Bernal buscó en vano el número particular de Martín en la guía telefónica. ¡Había tantos con aquel apellido! y Bernal no estaba muy seguro respecto al segundo apellido del inspector. Tampoco recordaba el número de casa en el barrio de la Estrella, de modo que la guía telefónica de calles no le sirvió de nada. Decidió probar fortuna y llamó a la comisaría del Retiro.

– ¿Ha llegado ya el inspector Martín? ¿Sí? -Bernal respiró con alivio-. Sí, que se ponga en seguida, por favor. Es de la DGS -hubo una pausa-. ¿Martín? Aquí Bernal. El ministro tiene un trabajo para nosotros. ¿Podría estar usted en mi despacho a eso de las diez menos cuarto?

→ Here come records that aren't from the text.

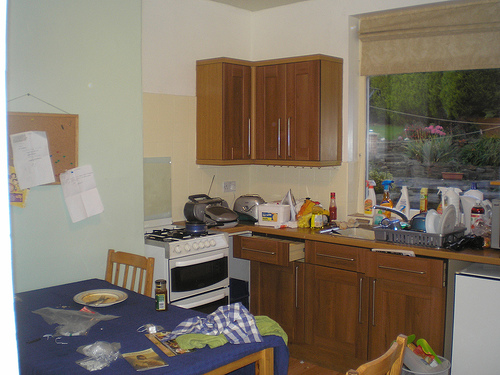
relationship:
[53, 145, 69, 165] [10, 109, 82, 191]
push pins in cork boad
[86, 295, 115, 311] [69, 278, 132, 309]
2 utensils on dishes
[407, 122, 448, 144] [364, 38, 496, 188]
flowers in garden outside kitchen window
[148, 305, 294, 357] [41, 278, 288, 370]
cloths are on top of table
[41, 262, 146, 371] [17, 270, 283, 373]
dishes are on top of table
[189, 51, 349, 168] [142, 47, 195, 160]
cabinet attached to wall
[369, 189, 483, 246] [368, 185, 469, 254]
dishes are inside drain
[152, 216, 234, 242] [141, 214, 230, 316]
pan on top of stove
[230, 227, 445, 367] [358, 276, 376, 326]
kitchen cabinets with pulls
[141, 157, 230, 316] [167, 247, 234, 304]
stove with oven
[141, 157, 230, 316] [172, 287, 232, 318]
stove with oven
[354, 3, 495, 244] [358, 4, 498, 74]
window with shade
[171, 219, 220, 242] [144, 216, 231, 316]
pan atop range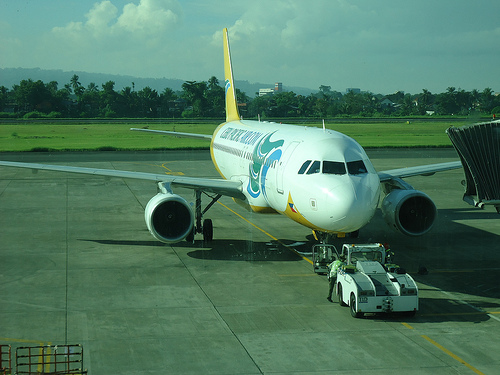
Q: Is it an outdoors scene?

Bien por usted. Tráigase el arma reglamentaria y alguna otra que tenga a mano. Hasta luego.

Bernal se afeitó deprisa y se puso un traje discreto. Se puso además un abrigo negro de lana; la mañana era fría y haría más frío aún en la sierra.

Diez menos cuarto de la mañana

Navarro y Martín le esperaban ya en el despacho. El último llevaba un maletín negro de cuero y con una forma extraña.

– Jefe, nos han ascendido a los dos -dijo Navarro-. Ya soy inspector de primera.

– Enhorabuena -dijo Bernal-. A mí me han hecho comisario de primera. ¿No se ha movido muy rápido el gobierno? ¿Qué lleva ahí, Martín?

– Es uno de los nuevos fusiles automáticos que se pueden montar en pocos minutos. Uno de mis sargentos me acaba de indicar cómo se utiliza. Me he traído el coche y a Enrique, mi chófer. Pensé que sería interesante que viniera un hombre con nosotros.

– Buena idea, Martín -dijo Bernal-. El ministro va a enviar a su equipo de paisanos con armas con una autorización presidencial para nosotros. Tal vez no esté muy seguro de los guardias civiles que hay allí.

– ¿Qué hay que hacer en concreto? -preguntó Navarro.